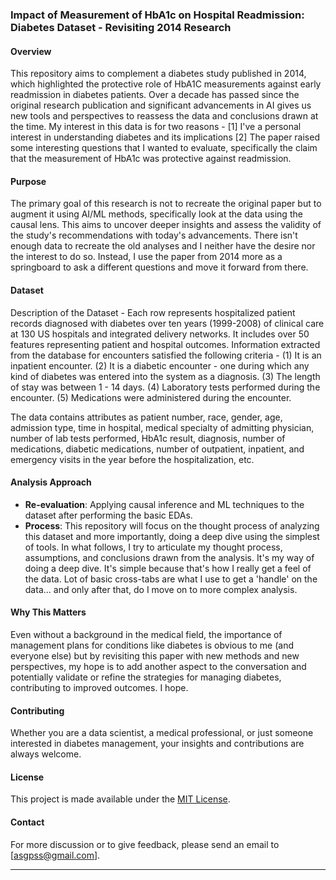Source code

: ### Impact of Measurement of HbA1c on Hospital Readmission: Diabetes Dataset - Revisiting 2014 Research

#### Overview
This repository aims to complement a diabetes study published in 2014, which highlighted the protective role of HbA1C measurements against early readmission in diabetes patients. Over a decade has passed since the original research publication and significant advancements in AI gives us new tools and perspectives to reassess the data and conclusions drawn at the time. My interest in this data is for two reasons - [1] I've a personal interest in understanding diabetes and its implications [2] The paper raised some interesting questions that I wanted to evaluate, specifically the claim that the measurement of HbA1c was protective against readmission. 

#### Purpose
The primary goal of this research is not to recreate the original paper but to augment it using AI/ML methods, specifically look at the data using the causal lens. This  aims to uncover deeper insights and assess the validity of the study's recommendations with today's advancements. There isn't enough data to recreate the old analyses and I neither have the desire nor the interest to do so. Instead, I use the paper from 2014 more as a springboard to ask a different questions and move it forward from there.

#### Dataset
Description of the Dataset - Each row represents hospitalized patient records diagnosed with diabetes over ten years (1999-2008) of clinical care at 130 US hospitals and integrated delivery networks. It includes over 50 features representing patient and hospital outcomes. Information extracted from the database for encounters satisfied the following criteria - (1) It is an inpatient encounter. (2) It is a diabetic encounter - one during which any kind of diabetes was entered into the system as a diagnosis. (3) The length of stay was between 1 - 14 days. (4) Laboratory tests performed during the encounter. (5) Medications were administered during the encounter. 

The data contains attributes as patient number, race, gender, age, admission type, time in hospital, medical specialty of admitting physician, number of lab tests performed, HbA1c result, diagnosis, number of medications, diabetic medications, number of outpatient, inpatient, and emergency visits in the year before the hospitalization, etc. 

#### Analysis Approach
- **Re-evaluation**: Applying causal inference and ML techniques to the dataset after performing the basic EDAs.
- **Process**: This repository will focus on the thought process of analyzing this dataset and more importantly, doing a deep dive using the simplest of tools. In what follows, I try to articulate my thought process, assumptions, and conclusions drawn from the analysis. It's my way of doing a deep dive. It's simple because that's how I really get a feel of the data. Lot of basic cross-tabs are what I use to get a 'handle' on the data... and only after that, do I move on to more complex analysis.

#### Why This Matters
Even without a background in the medical field, the importance of management plans for conditions like diabetes is obvious to me (and everyone else) but by revisiting this paper with new methods and new perspectives, my hope is to add another aspect to the conversation and potentially validate or refine the strategies for managing diabetes, contributing to improved outcomes. I hope.

#### Contributing
Whether you are a data scientist, a medical professional, or just someone interested in diabetes management, your insights and contributions are always welcome. 

#### License
This project is made available under the [MIT License](LICENSE.md).

#### Contact
For more discussion or to give feedback, please send an email to [asgpss@gmail.com].

---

◆ ◆ ◆ ◆ ◆

**WORK REQUEST**
Reproduce exactly the line that contains "Whether you are" together with each line after it to the end of the entries; include no other lines.

**FINISHED TASK**
Whether you are a data scientist, a medical professional, or just someone interested in diabetes management, your insights and contributions are always welcome. 

#### License
This project is made available under the [MIT License](LICENSE.md).

#### Contact
For more discussion or to give feedback, please send an email to [asgpss@gmail.com].

---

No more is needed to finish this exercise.